New on OnlySky: Cutting off the tail of climate change


I have a new column this week on OnlySky. It’s about some news worth celebrating: we’ve avoided the worst-case scenario for climate change.

Several years ago, the Intergovernmental Panel on Climate Change released a range of scenarios, dubbed the Representative Concentration Pathways or RCPs, that set out a range of different visions for the future, depending on how much progress humanity made toward curbing greenhouse gas emissions. The worst of these, known as RCP8.5, painted an apocalyptic picture of a world so hot and chaotic that billions would be at risk from heat waves, coastal cities would flood, agriculture would be starved by drought, and mass migrations would spark war. Civilization would be at risk of utter collapse. That was the future we were headed toward until recently.

The good news is that this dire scenario now looks like it will never come to pass. Despite the best efforts of rich petrostates and science deniers, humanity has made solid progress toward decarbonizing the economy and replacing fossil fuels with green energy. While we waited too long to act and as a consequence have already missed the best-case scenario of a world that completely avoids climate change, there’s reason to believe that worst-case scenario is off the table as well.

Read the excerpt below, then click through to see the full piece. This column is free to read, but members of OnlySky also get special benefits, like a subscriber newsletter:

The RCP8.5 scenario represents 4°C or more of warming. As a reference point, this is roughly the same magnitude as the temperature difference between today and the last glacial maximum, when northern Europe and North America were buried under mile-thick ice sheets. Try to picture a future that’s as much hotter than the present as the present is hotter than that.

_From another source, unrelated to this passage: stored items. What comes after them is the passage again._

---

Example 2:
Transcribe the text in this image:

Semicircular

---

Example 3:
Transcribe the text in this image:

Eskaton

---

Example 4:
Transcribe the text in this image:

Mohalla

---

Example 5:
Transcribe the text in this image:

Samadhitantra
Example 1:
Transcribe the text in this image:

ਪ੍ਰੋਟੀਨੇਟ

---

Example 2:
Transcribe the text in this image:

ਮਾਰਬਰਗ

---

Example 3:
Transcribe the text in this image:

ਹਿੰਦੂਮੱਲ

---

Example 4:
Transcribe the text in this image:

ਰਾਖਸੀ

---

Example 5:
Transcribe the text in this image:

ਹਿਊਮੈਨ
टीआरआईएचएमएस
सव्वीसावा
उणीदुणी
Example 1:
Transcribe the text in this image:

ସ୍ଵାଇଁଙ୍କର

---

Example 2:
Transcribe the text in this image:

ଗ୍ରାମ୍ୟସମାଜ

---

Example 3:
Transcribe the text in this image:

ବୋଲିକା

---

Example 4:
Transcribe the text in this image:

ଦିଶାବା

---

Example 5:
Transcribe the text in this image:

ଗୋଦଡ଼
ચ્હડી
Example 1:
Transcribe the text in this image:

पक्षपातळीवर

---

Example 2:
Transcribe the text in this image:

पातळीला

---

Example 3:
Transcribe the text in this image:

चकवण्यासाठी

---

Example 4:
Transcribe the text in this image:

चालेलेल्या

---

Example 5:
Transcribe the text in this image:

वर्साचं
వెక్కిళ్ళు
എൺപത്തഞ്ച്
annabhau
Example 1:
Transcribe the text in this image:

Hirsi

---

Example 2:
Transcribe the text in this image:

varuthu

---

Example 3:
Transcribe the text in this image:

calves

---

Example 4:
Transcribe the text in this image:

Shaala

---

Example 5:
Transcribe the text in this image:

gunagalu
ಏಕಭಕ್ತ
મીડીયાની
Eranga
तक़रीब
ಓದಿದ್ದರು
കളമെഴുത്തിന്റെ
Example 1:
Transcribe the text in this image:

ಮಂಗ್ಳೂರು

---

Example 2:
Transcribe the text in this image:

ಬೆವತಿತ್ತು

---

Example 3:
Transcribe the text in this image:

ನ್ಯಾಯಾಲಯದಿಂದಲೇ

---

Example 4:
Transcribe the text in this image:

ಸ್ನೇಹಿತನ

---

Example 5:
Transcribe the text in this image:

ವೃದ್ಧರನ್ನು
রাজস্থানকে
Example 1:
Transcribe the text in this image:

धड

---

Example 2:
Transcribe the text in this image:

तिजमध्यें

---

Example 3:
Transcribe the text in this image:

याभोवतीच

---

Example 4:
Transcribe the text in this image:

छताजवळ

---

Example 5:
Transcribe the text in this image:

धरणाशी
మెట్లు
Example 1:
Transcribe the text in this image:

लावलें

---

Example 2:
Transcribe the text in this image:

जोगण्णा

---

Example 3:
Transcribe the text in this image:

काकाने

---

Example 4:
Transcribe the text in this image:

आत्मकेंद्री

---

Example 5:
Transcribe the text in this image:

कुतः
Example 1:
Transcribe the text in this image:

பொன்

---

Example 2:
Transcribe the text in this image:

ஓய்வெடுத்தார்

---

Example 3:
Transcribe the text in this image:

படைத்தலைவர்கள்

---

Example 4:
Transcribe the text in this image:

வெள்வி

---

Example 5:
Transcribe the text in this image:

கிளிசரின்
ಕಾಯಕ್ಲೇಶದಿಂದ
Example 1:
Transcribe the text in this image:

Fortunately (or unfortunately), you don’t need to use your imagination. Climate scientists have sketched a picture.

In a world with 4°C of warming, 4.7 billion people would be exposed to potentially lethal levels of heat over the course of the year. Summer temperatures in equatorial regions like the Middle East and North Africa could reach 60°C (140°F) on the hottest days. Southern Spain would become a desert. Cities like Karachi and Kolkata would become uninhabitable. As journalist David Wallace-Wells put it in a famous article: “At four degrees, the deadly European heat wave of 2003, which killed as many as 2,000 people a day, will be a normal summer.”

4°C is a nightmare scenario. That’s why it should be a vast relief to hear that this isn’t the path we’re on.